トルネードうんこ

 

 別に日記ではないのだけど備忘録として書き残しておく。

 

news.denfaminicogamer.jp

 

 登場するのがもはや歴史上の人物ばかりでアレだけど、

 

 

 このへんの伝説はWikipediaがなかったころもマニア系のゲーム雑誌や書籍で繰り返し語られてきていて、「オリジネイターの熱量」みたいなものに意識的に触れようとするとだいたい辿り着くようになっていた。正直、10代前半の俺にとっては非常に耳ざわりのいいファンタジーだったと思う。

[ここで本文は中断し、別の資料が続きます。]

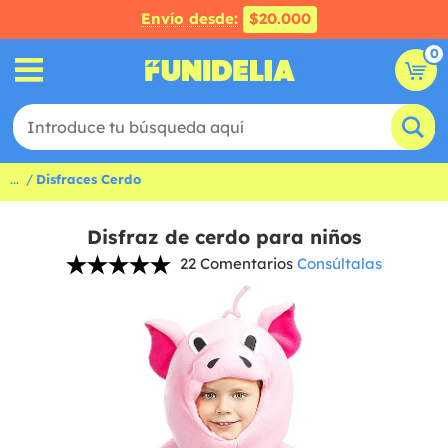
Envío desde:
$20.000
0
...
Disfraces Cerdo
Disfraz de cerdo para niños
22 Comentarios
Consúltalas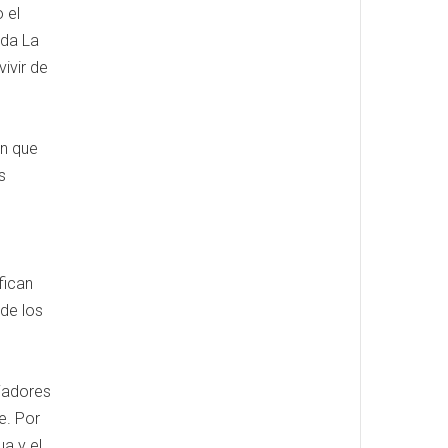
 el
oda La
ivir de
ón que
s
,
fican
de los
ajadores
e. Por
ua y el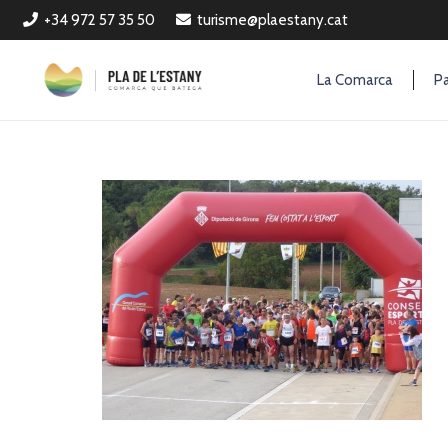
+34 972 57 35 50
turisme@plaestany.cat
La Comarca
Pa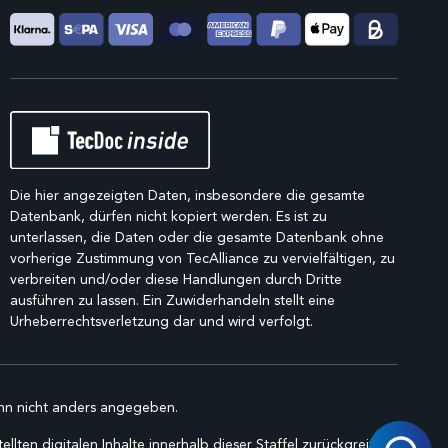
Die hier angezeigten Daten, insbesondere die gesamte
Datenbank, dürfen nicht kopiert werden. Es ist zu
unterlassen, die Daten oder die gesamte Datenbank ohne
vorherige Zustimmung von TecAlliance zu vervielfältigen, zu
verbreiten und/oder diese Handlungen durch Dritte
ausführen zu lassen. Ein Zuwiderhandeln stellt eine
Urheberrechtsverletzung dar und wird verfolgt.
n nicht anders angegeben.
lten digitalen Inhalte innerhalb dieser Staffel zurückgreifen.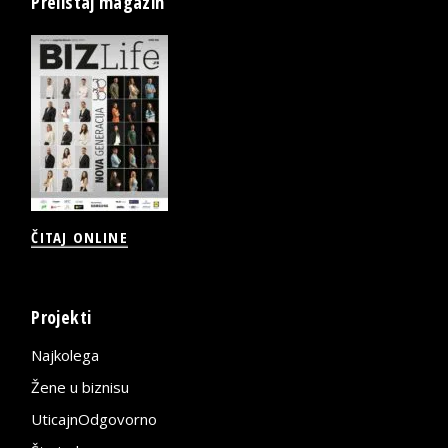
Prelistaj magazin
ČITAJ ONLINE
Projekti
Najkolega
Žene u biznisu
UticajnOdgovorno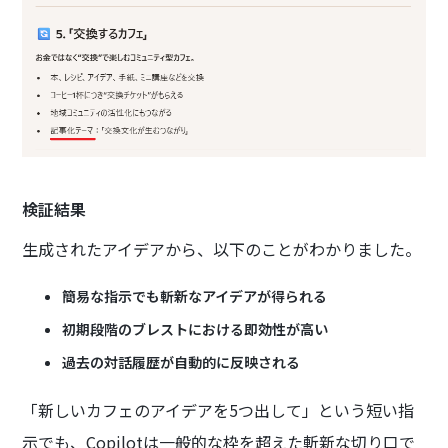
検証結果
生成されたアイデアから、以下のことがわかりました。
簡易な指示でも斬新なアイデアが得られる
初期段階のブレストにおける即効性が高い
過去の対話履歴が自動的に反映される
「新しいカフェのアイデアを5つ出して」という短い指
示でも、Copilotは一般的な枠を超えた斬新な切り口で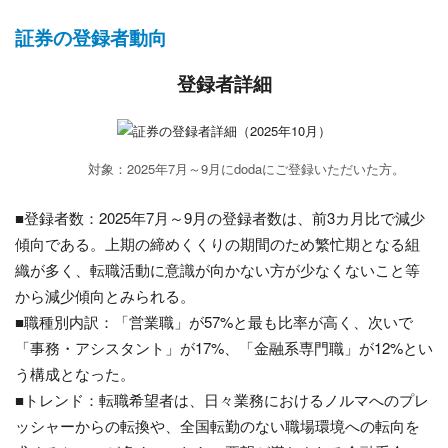
証券の登録者動向
登録者詳細
対象：2025年7月～9月にdodaにご登録いただいた方。
■登録者数：2025年7月～9月の登録者数は、前3カ月比で減少
傾向である。上期の締めくくりの期間のため繁忙期となる組
織が多く、転職活動に意識が向かない方が少なくないこと等
から減少傾向とみられる。
■職種別内訳：「営業職」が57%と最も比率が高く、次いで
「事務・アシスタント」が17%、「金融系専門職」が12%とい
う構成となった。
■トレンド：転職希望者は、日々業務におけるノルマへのプレ
ッシャーからの転換や、全国転勤のない職場環境への転向を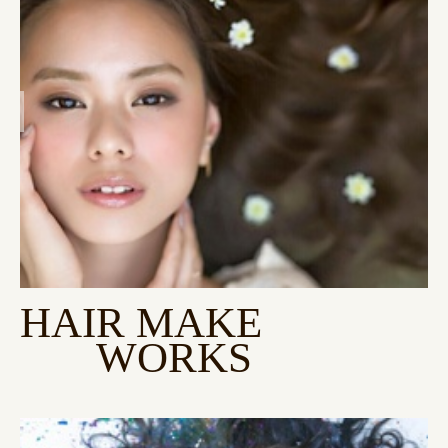
HAIR MAKE
WORKS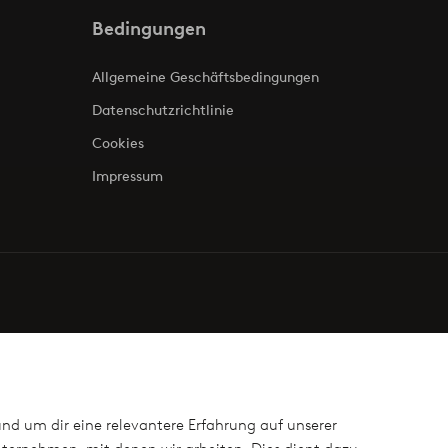
Bedingungen
Allgemeine Geschäftsbedingungen
Datenschutzrichtlinie
Cookies
Impressum
und um dir eine relevantere Erfahrung auf unserer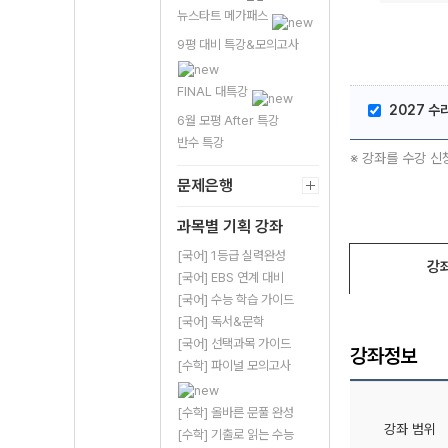
뉴스타트 메가패스
9평 대비 특강&모의고사
FINAL 대특강
2027 수
6월 모평 After 특강
반수 특강
※ 강좌를 수강 신
문제은행
과목별 기획 강좌
[국어] 1등급 실력완성
강
[국어] EBS 연계 대비
[국어] 수능 학습 가이드
[국어] 독서&문학
[국어] 선택과목 가이드
강좌정보
[수학] 파이널 모의고사
[수학] 올바른 문풀 완성
강좌 범위
[수학] 기출로 읽는 수능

 大局的な視点で見れば80年代後半のユースカルチャーは背景にバブル経済団塊ジュニア世代の人口ボーナスがあるし、ゲームセンターはどこまでいっても都市の文化なので俺の人生とはまったく重ならないんだけど、10代のころ「パックランドでつかまえて」の風景に憧れていたのは間違いなかった。アホやね。

 

 2002年に紅魔郷が出て、ZUNという人は天才だったのでその後現在まで続くムーブメントに発展していくんだけど、東方Projectは裾野が広がっていく過程で独立したシーンになってオールドスクールなゲームマニアのものではなくなっていった(いいことである)ので、歴史的な観点で顧みられることが少ない。

 「僕が作る作品は、今まで僕が見聞きしてきたものの二次創作みたいなもの」という発言にもあるけど、比較的初期の東方(ここではWindows版の最初の3作を指す)は先行する優れたアーケードシューティングからの引用が数多くあり、一見して「ああ、すごいマニアが作ってるな」というのがわかるものになっていた。

 普通はそこで終わりなんだけど、特筆すべき点は彼はその古き良き時代であるとか、滅びゆくものの輝き、廃れゆくものの儚さ、そういった情感をこの国の民俗や伝承とかなり高い次元で融合させることで「もののあはれ」にまで昇華してみせたということで、その表現は確かにゲームでしか成しえないものだったと思う。

 だから俺にとって東方Projectは幽玄な引用の織物、ZUNはゲーム文化を二次創作して再定義した男、という感じで深く印象に残った。センシティブな用語なので使うのがためらわれるけど、あれこそナラティブだったのでは? と思うこともある。

 

 余談だけど、俺はこういうわりと限界なことを考えながら大学に入ったので、講義中に後ろのほうの席でGBAエミュレーターポケモンルビサファをやっているアホとか、ゲーム制作サークルで魔理沙は大変なものを盗んでいきましたを熱唱しているオタクとか、そういうので大学生活に深く失望してしまった面があった。

 別にそれが原因で中退したわけではないし、他にもいろいろあったんだけど、言えることはとにかく未熟だった。19、ハタチくらいはまだアイデンティティの問題で不安定になりやすい年代だし、理想と現実のギャップに苦しめられやすい。それにしても未熟だったと思う。かといっていまが成熟した大人かというと全然そうでもないのが恥ずかしいところ。

 

 NieR:Automataは実質Project RSというか斑鳩の精神的続編だったけど、「生きるということは恥にまみれるということだ」というのはとても堪えた。そのとおりだよな。

 

 何が言いたいのかわからないブログになったので下書きに沈めておこうと思ったけど戒めとして公開しておこう。恥にまみれていけ。